Washington, D.C. – The Arc is closely watching the horror unfold in Ukraine and thinking of the millions of adults and children with disabilities who are in harm’s way. It’s estimated that 2.7 million people with disabilities live in Ukraine, including thousands living in institutions. According to news reports, a care facility for people with disabilities was bombed, leaving residents without heat, water, and electricity. We know that food shortages are happening and many people with disabilities are cut off from medications and support services.
According to AccessAbility, 82,000 Ukranian children with disabilities are segregated in institutions and are at risk of abandonment. And the organization says only 4% of Ukraine’s infrastructure is accessible to people with disabilities. Ukraine is using underground subways as bomb shelters. However, according to Accessibility, “the vast inaccessibility of the country’s infrastructure means disabled people are not being give safety in their bomb shelters.”
We support Disability Rights International (DRI) in their calls for urgent action to protect people with disabilities and children in Ukraine’s orphanages. We fully back DRI in urging immediate attention to “protect people with disabilities in Ukraine and ensure their full inclusion in international relief efforts.”
We share DRI’s concern for adults with disabilities living in institutions in Ukraine. We fear they could be left behind as people in Ukraine escape the violence. We also fear that people with disabilities will be abandoned in all the chaos.
The Arc also supports the calls of The European Disability Forum (EDF). EDF is calling for the protection and safety of people with disabilities in Ukraine by respecting:
- Their obligations under the United Nations Convention on the Rights of Persons with Disabilities
- The U.N. Security Council Resolution 2475 on Protection of Persons with Disabilities in Conflict
- International Humanitarian Law and the Humanitarian Principles
“Hour by hour, Ukrainians are fighting to survive, and for those with disabilities and their families, there are far too few options to ensure their health and safety in this attack. Their rights must be honored in the crisis response, in immigration policy and procedures, and in the days and weeks ahead as this nation fights for its future,” said Peter Berns, CEO, The Arc.
The Arc has a longstanding commitment to the human and civil rights of people with intellectual and developmental disabilities (IDD).

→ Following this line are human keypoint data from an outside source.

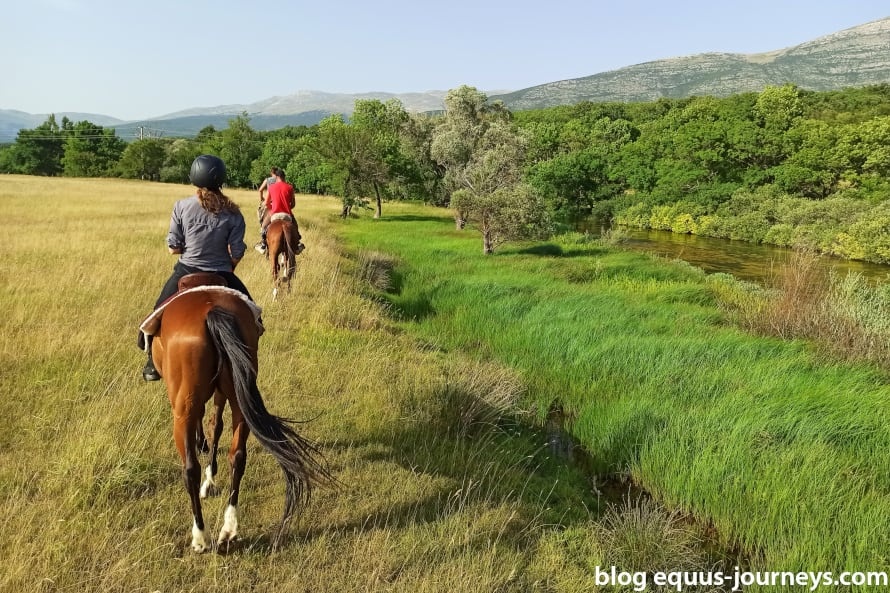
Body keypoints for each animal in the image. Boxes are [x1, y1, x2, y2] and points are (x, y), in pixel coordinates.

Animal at [151, 286, 332, 552]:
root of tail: (211, 310)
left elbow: (209, 424)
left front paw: (206, 464)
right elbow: (216, 425)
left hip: (183, 407)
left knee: (190, 469)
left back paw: (200, 537)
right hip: (239, 396)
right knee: (237, 456)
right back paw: (228, 530)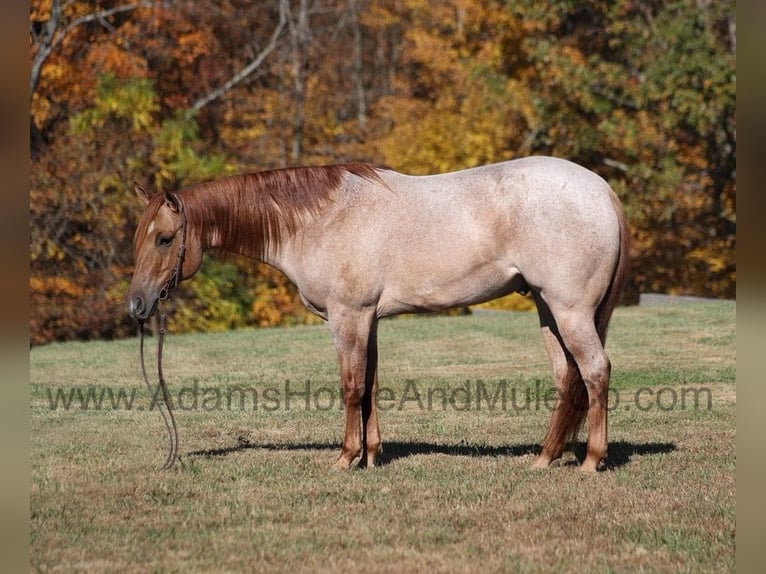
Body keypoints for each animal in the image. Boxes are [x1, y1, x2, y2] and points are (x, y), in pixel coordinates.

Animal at [127, 156, 630, 472]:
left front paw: (346, 458)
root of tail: (602, 190)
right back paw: (544, 458)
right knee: (567, 378)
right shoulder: (367, 318)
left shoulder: (348, 315)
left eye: (165, 239)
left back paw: (590, 461)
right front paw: (371, 454)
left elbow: (351, 387)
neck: (319, 219)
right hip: (547, 308)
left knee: (595, 371)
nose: (136, 304)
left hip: (569, 310)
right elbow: (368, 383)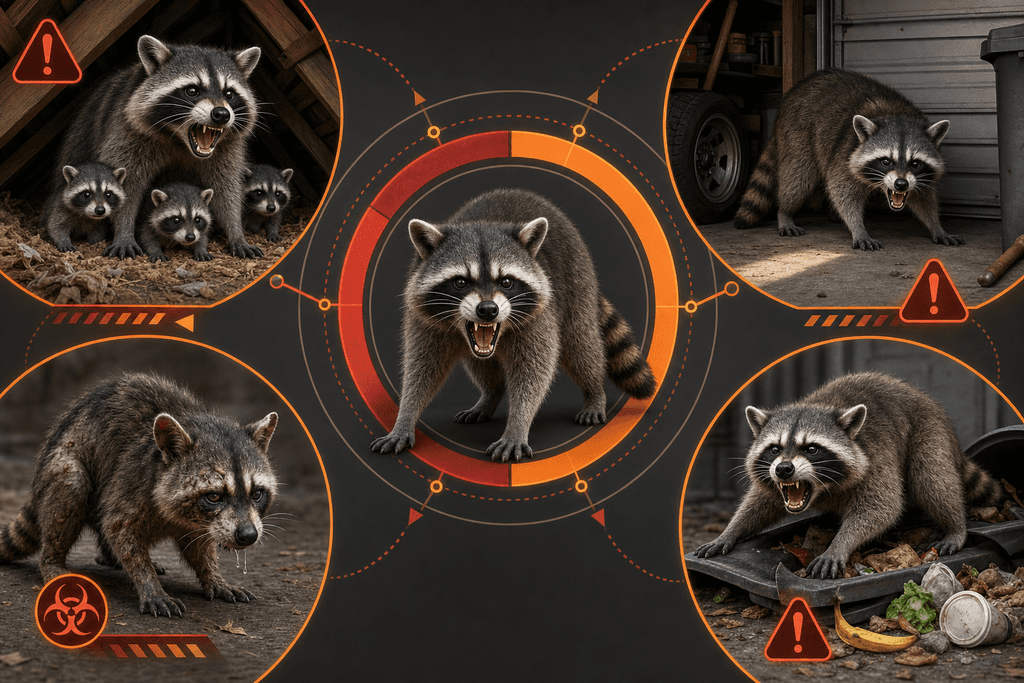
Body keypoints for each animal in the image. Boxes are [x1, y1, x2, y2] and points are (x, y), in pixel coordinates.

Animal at [0, 373, 279, 617]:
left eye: (256, 494)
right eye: (214, 497)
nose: (248, 535)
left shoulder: (200, 521)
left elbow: (198, 543)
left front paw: (213, 576)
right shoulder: (131, 478)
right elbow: (118, 526)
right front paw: (149, 583)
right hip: (61, 464)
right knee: (73, 483)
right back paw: (52, 562)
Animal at [52, 35, 262, 259]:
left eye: (229, 94)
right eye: (192, 90)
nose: (222, 114)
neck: (179, 140)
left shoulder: (226, 150)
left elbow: (226, 188)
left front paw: (236, 232)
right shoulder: (127, 133)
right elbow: (127, 184)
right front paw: (123, 231)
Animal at [370, 188, 656, 463]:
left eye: (506, 281)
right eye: (461, 282)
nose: (487, 310)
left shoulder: (539, 314)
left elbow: (534, 370)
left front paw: (518, 425)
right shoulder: (423, 318)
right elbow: (421, 368)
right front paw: (405, 417)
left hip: (577, 279)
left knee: (581, 345)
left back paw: (594, 391)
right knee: (479, 363)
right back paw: (491, 394)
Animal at [694, 372, 1001, 579]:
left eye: (811, 448)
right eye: (774, 449)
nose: (784, 469)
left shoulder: (876, 457)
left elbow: (881, 507)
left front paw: (840, 544)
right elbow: (760, 501)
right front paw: (731, 530)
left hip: (928, 430)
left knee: (932, 478)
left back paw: (955, 524)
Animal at [734, 69, 960, 251]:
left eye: (915, 163)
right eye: (886, 161)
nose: (901, 184)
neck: (898, 115)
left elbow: (923, 197)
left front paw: (936, 225)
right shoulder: (845, 152)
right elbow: (841, 189)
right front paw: (858, 227)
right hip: (798, 133)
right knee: (799, 177)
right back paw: (785, 211)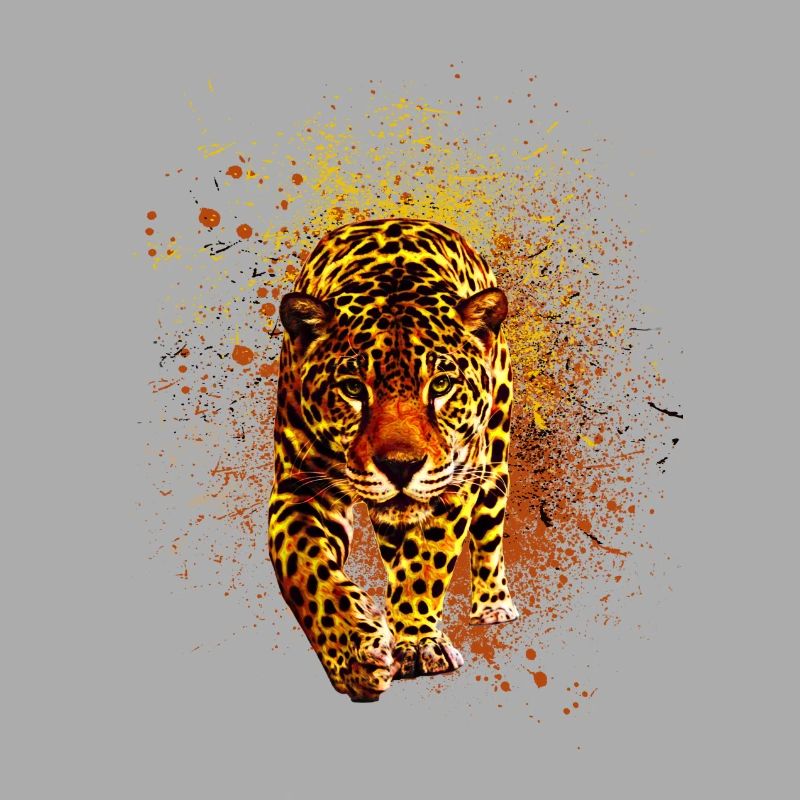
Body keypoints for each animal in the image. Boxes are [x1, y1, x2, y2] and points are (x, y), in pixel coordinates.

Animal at [268, 218, 518, 701]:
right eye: (352, 387)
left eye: (441, 384)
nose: (401, 465)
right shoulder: (299, 488)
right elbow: (306, 572)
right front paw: (354, 654)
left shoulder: (453, 484)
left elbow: (426, 563)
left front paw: (418, 642)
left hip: (492, 461)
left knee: (488, 534)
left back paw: (493, 605)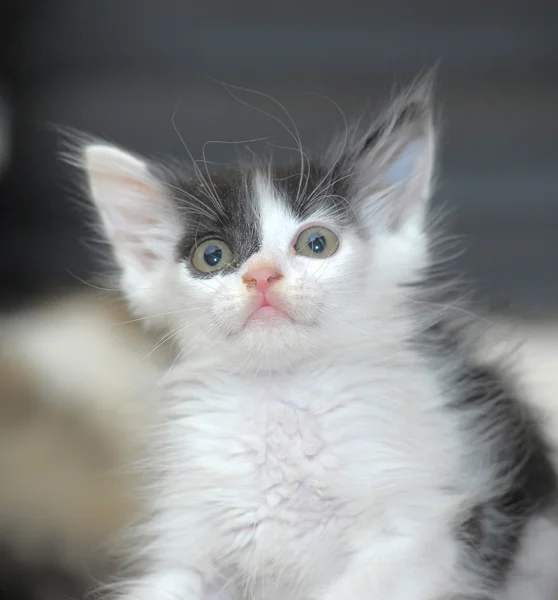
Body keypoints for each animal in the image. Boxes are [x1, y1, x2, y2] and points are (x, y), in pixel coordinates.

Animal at [77, 78, 558, 600]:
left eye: (316, 244)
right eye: (212, 255)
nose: (262, 276)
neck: (282, 394)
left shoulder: (422, 536)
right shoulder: (189, 547)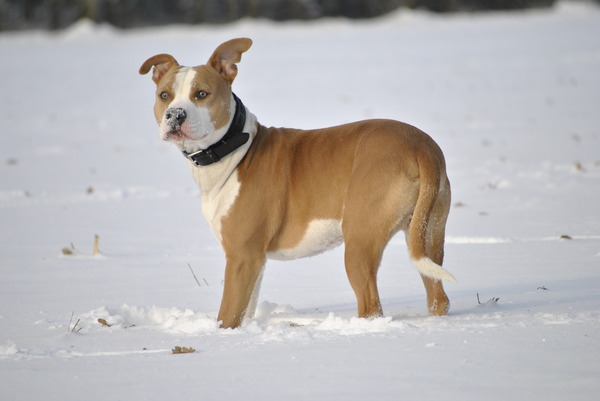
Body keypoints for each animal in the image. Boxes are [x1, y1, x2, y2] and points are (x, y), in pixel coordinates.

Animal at [141, 37, 454, 328]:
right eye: (164, 95)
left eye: (201, 94)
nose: (175, 115)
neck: (234, 147)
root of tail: (420, 147)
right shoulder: (255, 261)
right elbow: (245, 309)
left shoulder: (241, 257)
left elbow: (227, 316)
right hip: (427, 233)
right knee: (438, 296)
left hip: (359, 242)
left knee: (371, 307)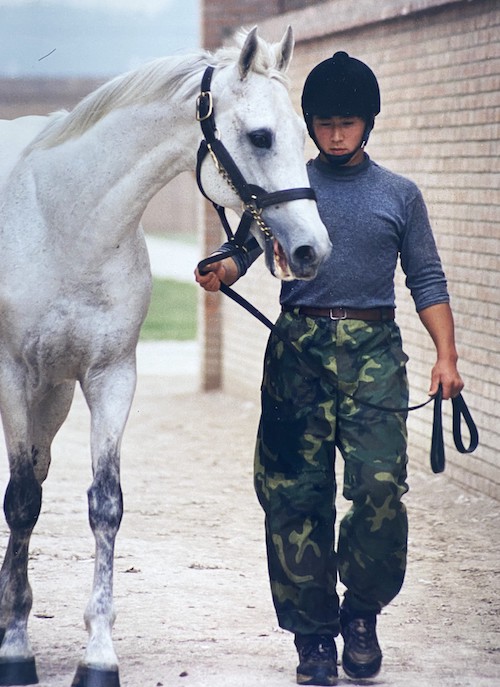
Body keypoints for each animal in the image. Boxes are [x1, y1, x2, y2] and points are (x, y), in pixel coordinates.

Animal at [0, 25, 330, 684]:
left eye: (301, 133)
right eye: (261, 136)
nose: (313, 249)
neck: (64, 222)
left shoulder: (108, 376)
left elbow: (102, 505)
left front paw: (98, 655)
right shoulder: (12, 376)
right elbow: (21, 502)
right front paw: (16, 649)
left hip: (53, 397)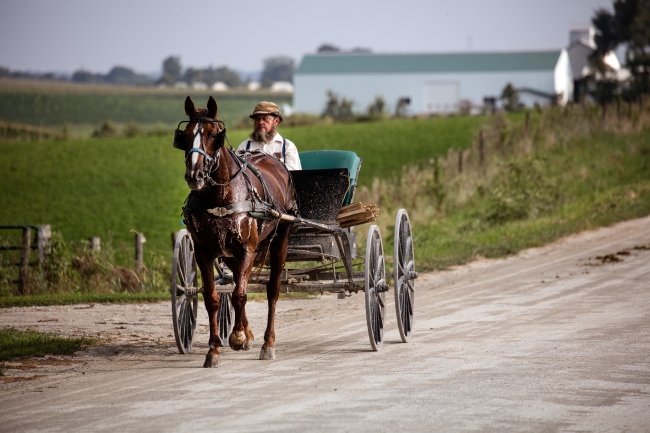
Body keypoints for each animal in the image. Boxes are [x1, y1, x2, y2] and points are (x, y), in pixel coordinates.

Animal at [172, 96, 294, 366]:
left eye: (213, 134)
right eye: (185, 135)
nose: (194, 175)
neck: (220, 195)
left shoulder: (247, 247)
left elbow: (239, 294)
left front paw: (237, 336)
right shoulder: (204, 251)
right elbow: (213, 297)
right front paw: (214, 349)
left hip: (280, 238)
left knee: (272, 289)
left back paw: (267, 342)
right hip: (230, 254)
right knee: (238, 280)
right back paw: (248, 333)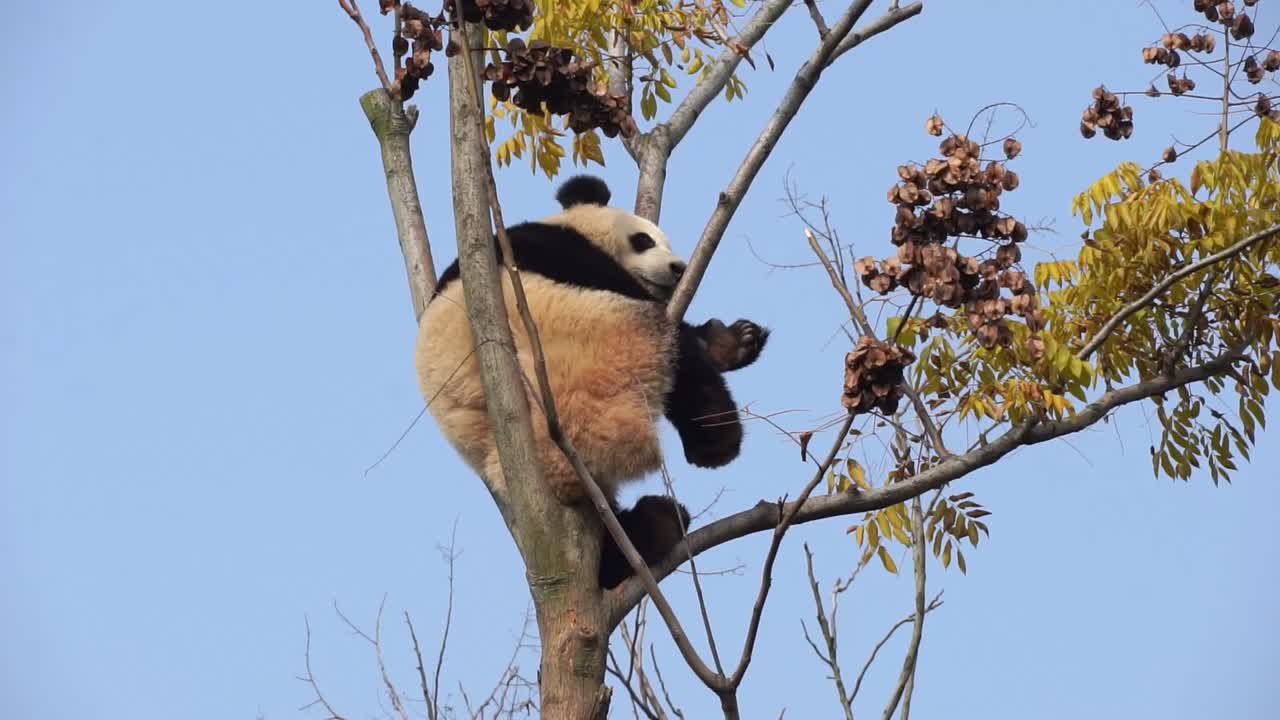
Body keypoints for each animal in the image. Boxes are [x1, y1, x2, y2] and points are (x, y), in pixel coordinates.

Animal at [414, 175, 767, 589]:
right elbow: (621, 283)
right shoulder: (548, 249)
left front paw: (740, 339)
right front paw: (725, 343)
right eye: (644, 240)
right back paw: (713, 442)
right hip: (613, 345)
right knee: (680, 358)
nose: (679, 268)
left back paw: (654, 527)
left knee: (607, 526)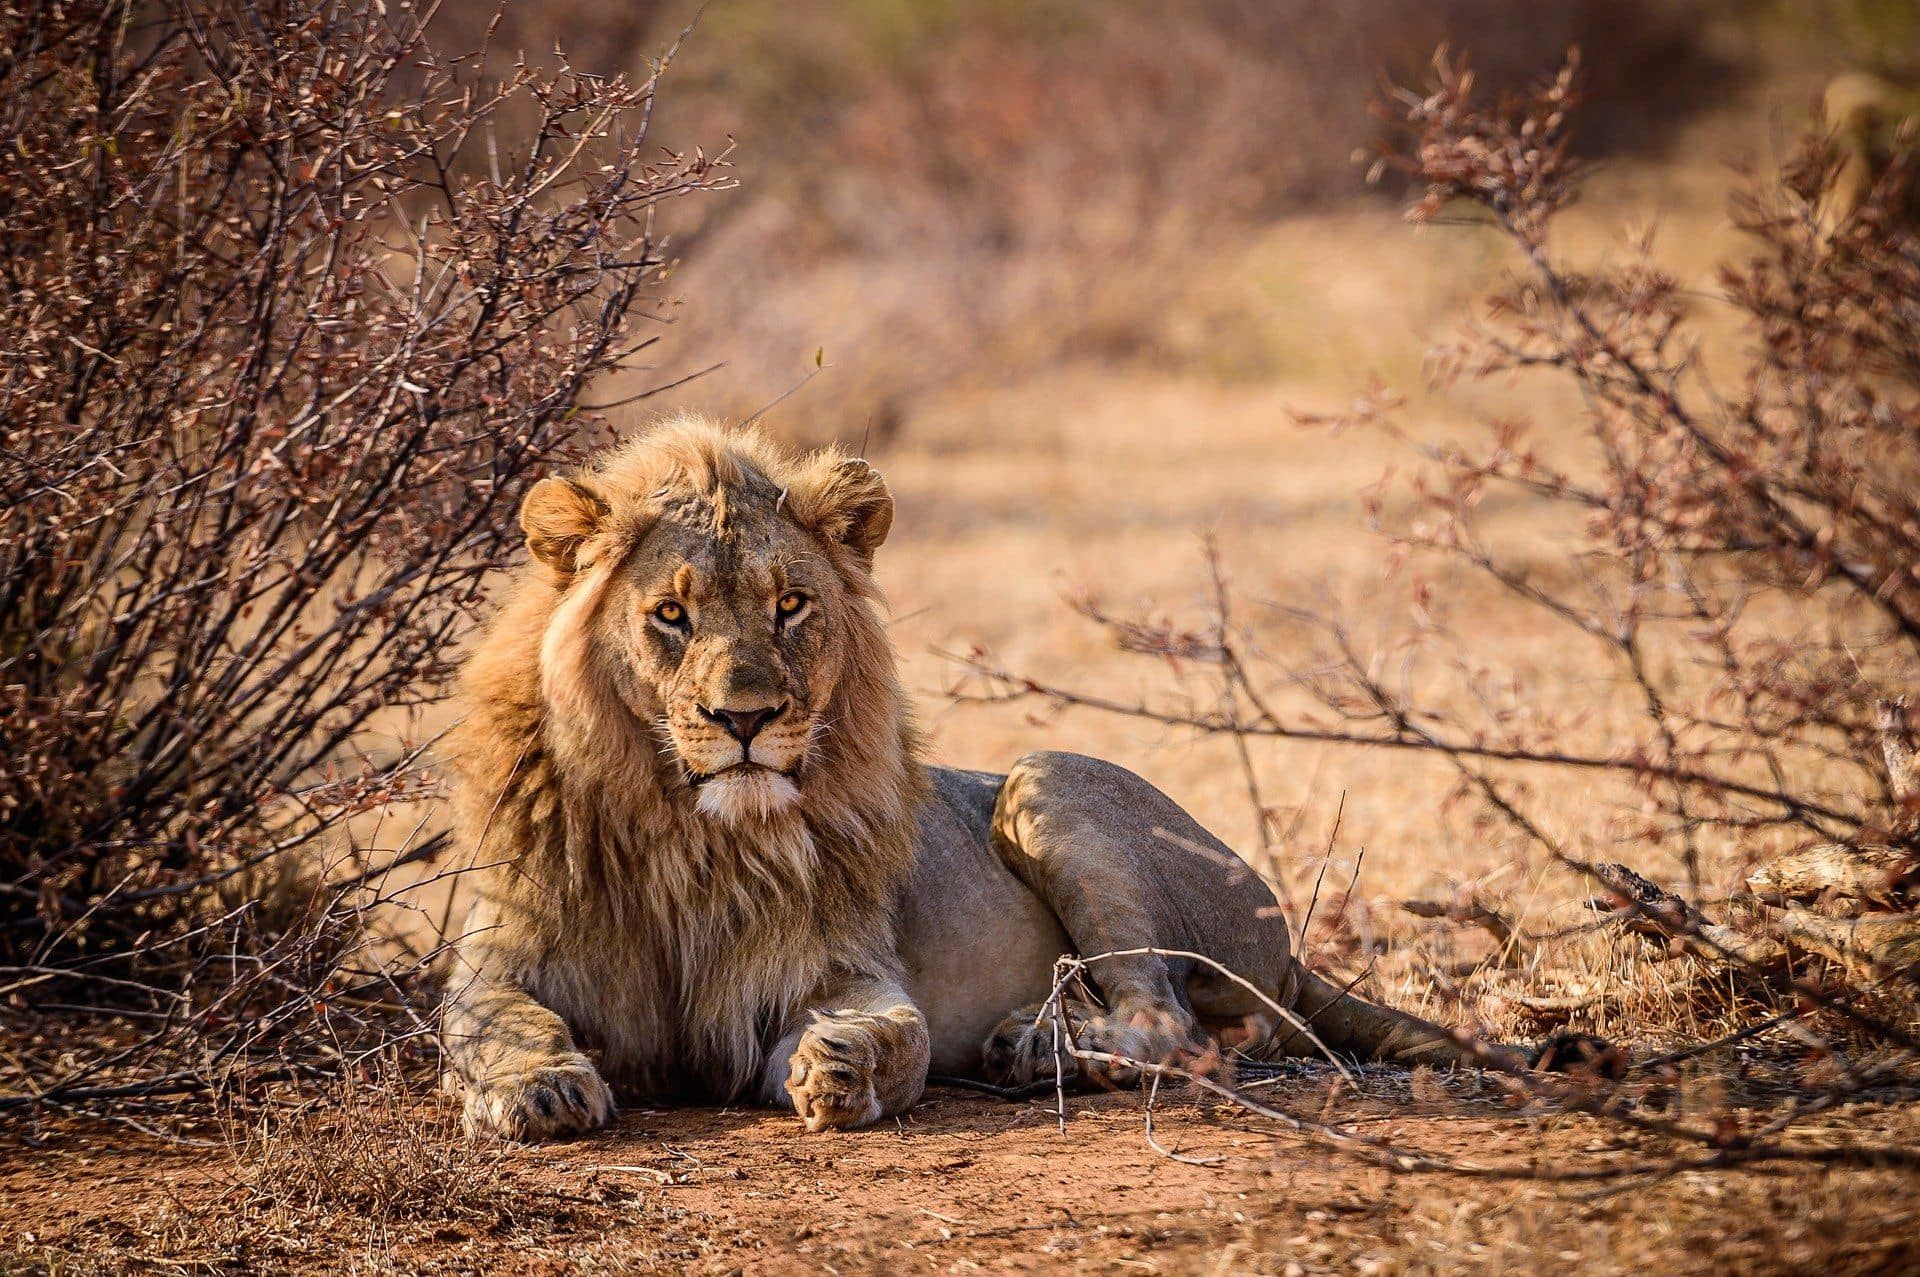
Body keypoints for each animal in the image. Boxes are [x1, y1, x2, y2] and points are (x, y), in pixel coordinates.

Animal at [445, 416, 1559, 1136]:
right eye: (670, 615)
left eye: (791, 604)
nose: (746, 719)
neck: (689, 831)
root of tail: (1289, 947)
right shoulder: (497, 955)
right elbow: (494, 1021)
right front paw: (541, 1089)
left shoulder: (834, 968)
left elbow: (893, 1029)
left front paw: (841, 1066)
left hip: (1045, 780)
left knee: (1176, 1024)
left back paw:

Given that all people with IDD are complex human beings with varying attributes and living circumstances, and many experience multiple risk factors for human and civil rights violations, we emphasize that all are entitled to human and civil rights regardless of age, gender, race/ethnicity, sexual orientation, cultural, linguistic, geographic, and spiritual diversity, economic status, severity of disability, intensity of needed supports, or other factors that expose them to increased risk of rights violations.
These rights include the rights to autonomy, dignity, family, justice, life, liberty, equality, self-determination, community participation, property, health, well-being, access to voting, and equality of opportunity and others recognized by law or international declarations, conventions, or standards. All people with IDD must have the right to supports they need to exercise and ensure their human and civil rights. Local, state, federal, and international governments must strongly enforce all human and civil rights.
With your support, The Arc is responding to the crisis in Europe caused by the Russian invasion of Ukraine. Give today, and The Arc will grant 100% of the resources to organizations supporting people with intellectual and developmental disabilities on the ground in Europe who were affected by the war.
The invasion of Ukraine also reminds us that we, as a society, need to increase our awareness of the unrest and conflict tearing apart lives in many countries across the globe. While much of the media and our attention is focused on the people of Ukraine right now, let us also remember the vast numbers of lives lost and threatened daily on an international scale. In all of these regions, we support the human and civil rights of people with disabilities and call for careful consideration of their safety and access to escape war and violence.